**Material for this exercise**
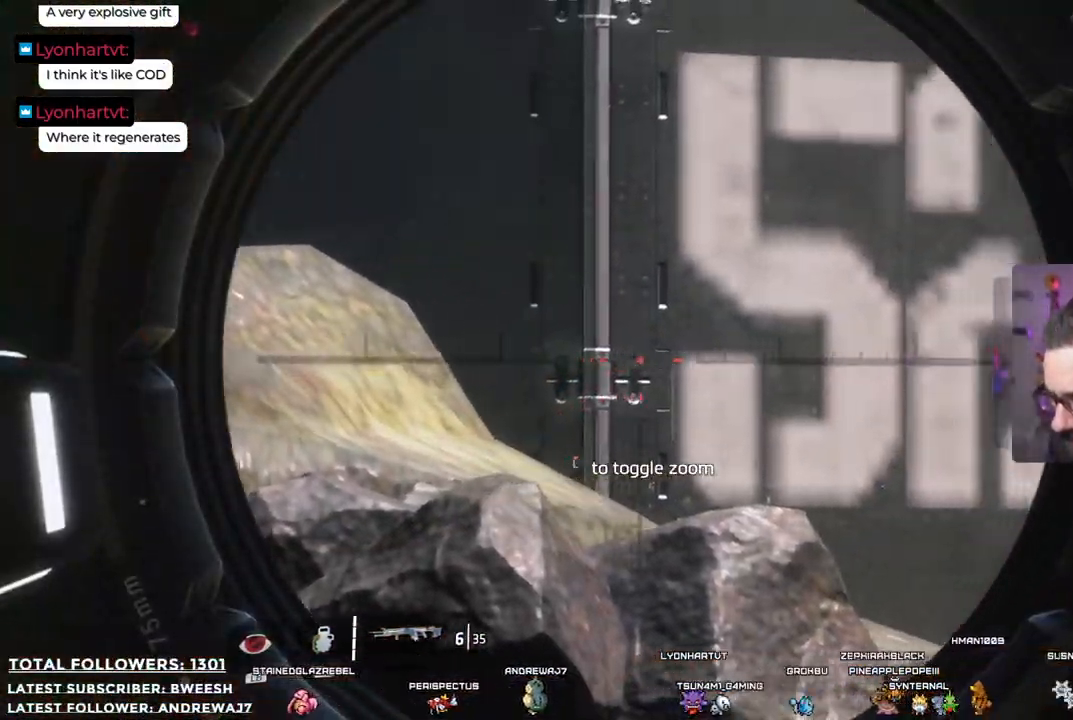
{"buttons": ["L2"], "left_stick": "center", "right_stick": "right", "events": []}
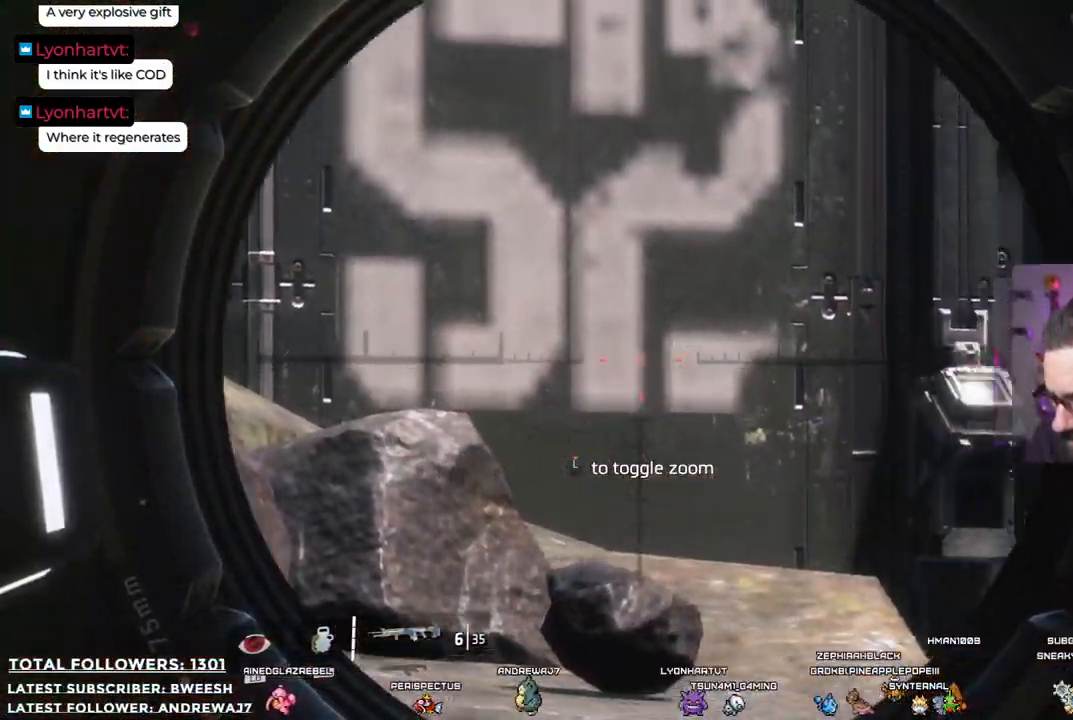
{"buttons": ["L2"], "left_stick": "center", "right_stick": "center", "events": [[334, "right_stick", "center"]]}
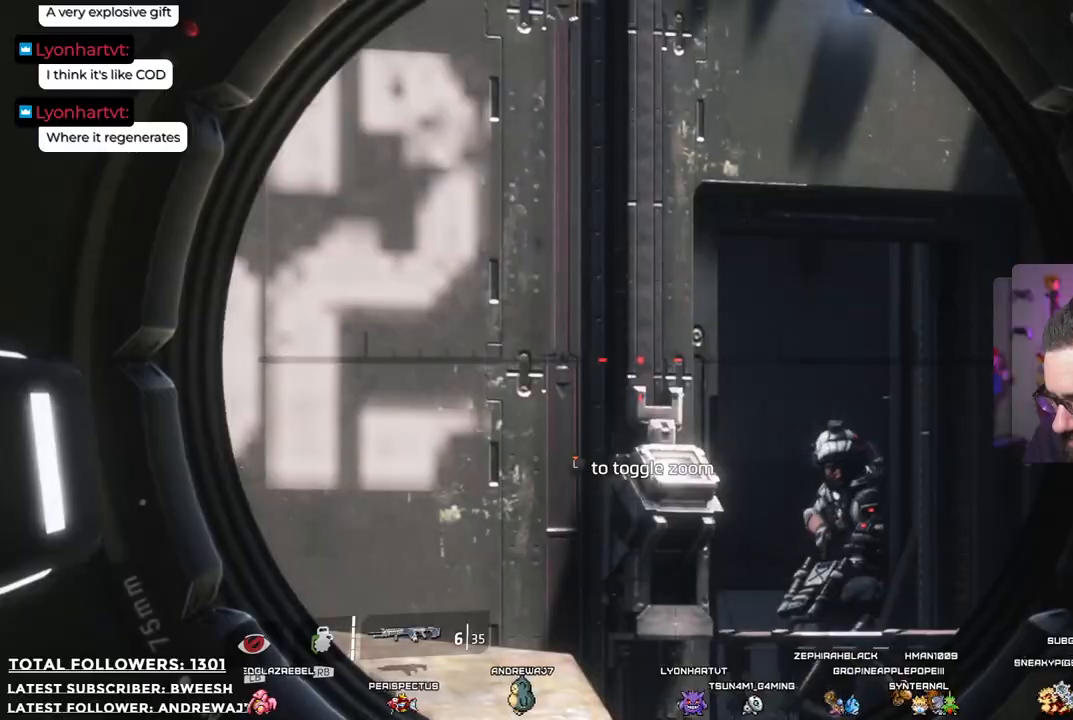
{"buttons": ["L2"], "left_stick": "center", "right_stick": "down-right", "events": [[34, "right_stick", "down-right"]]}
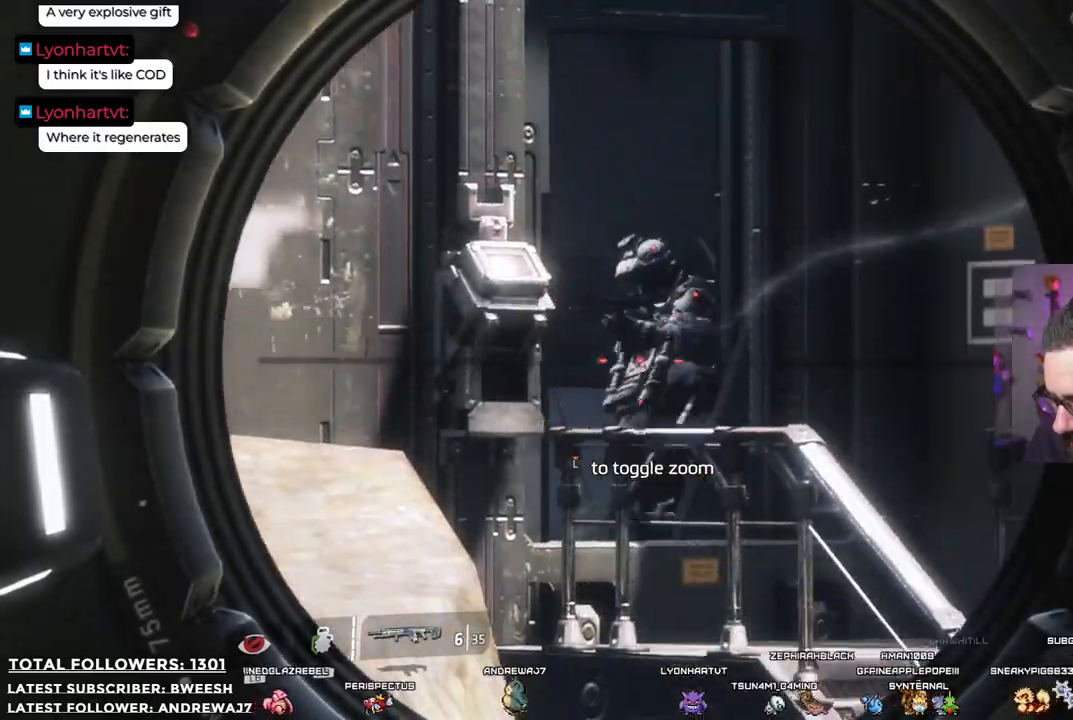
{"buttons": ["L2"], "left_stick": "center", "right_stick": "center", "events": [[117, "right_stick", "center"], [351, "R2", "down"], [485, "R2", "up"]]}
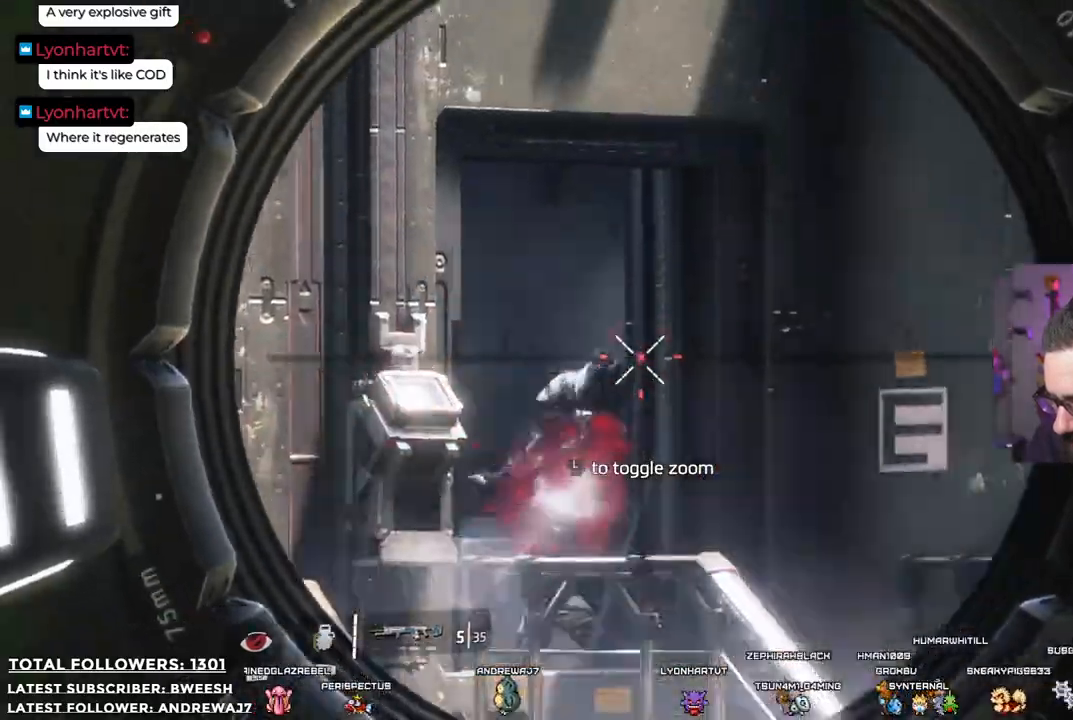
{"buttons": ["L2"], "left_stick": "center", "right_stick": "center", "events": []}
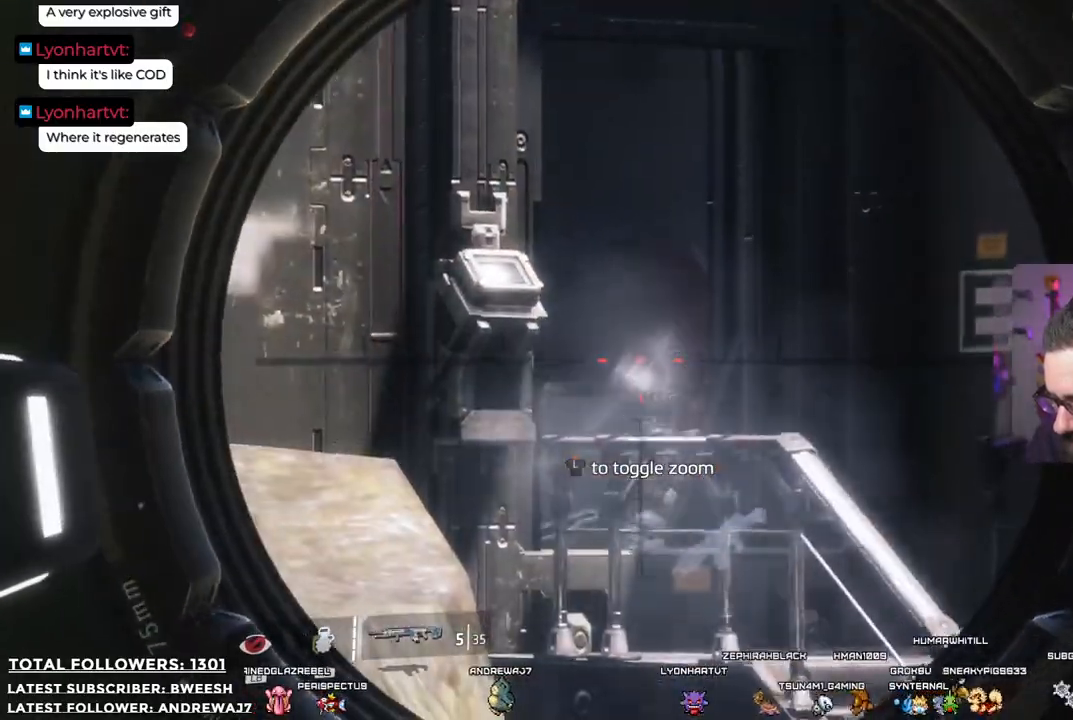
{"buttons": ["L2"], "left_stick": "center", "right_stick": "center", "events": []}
...
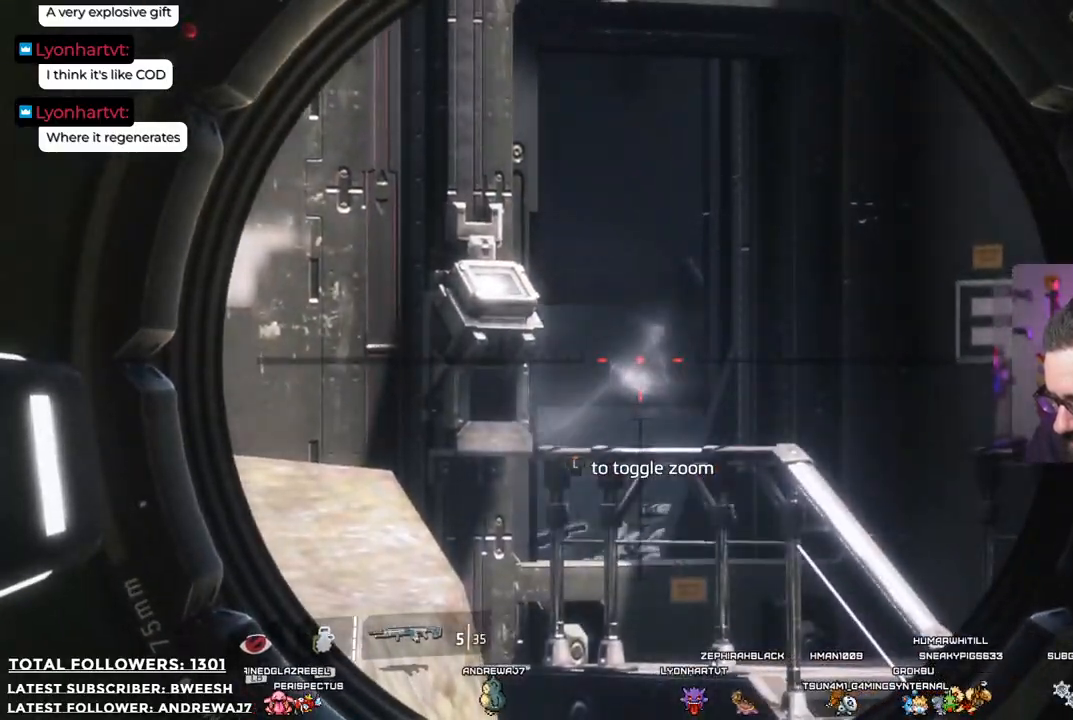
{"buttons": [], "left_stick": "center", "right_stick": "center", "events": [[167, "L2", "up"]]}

**Brief**
Whenever "down" occurs in a line of the entries, copy that line.

**Exercise output**
{"buttons": ["L2"], "left_stick": "center", "right_stick": "down-right", "events": [[34, "right_stick", "down-right"]]}
{"buttons": ["L2"], "left_stick": "center", "right_stick": "center", "events": [[117, "right_stick", "center"], [351, "R2", "down"], [485, "R2", "up"]]}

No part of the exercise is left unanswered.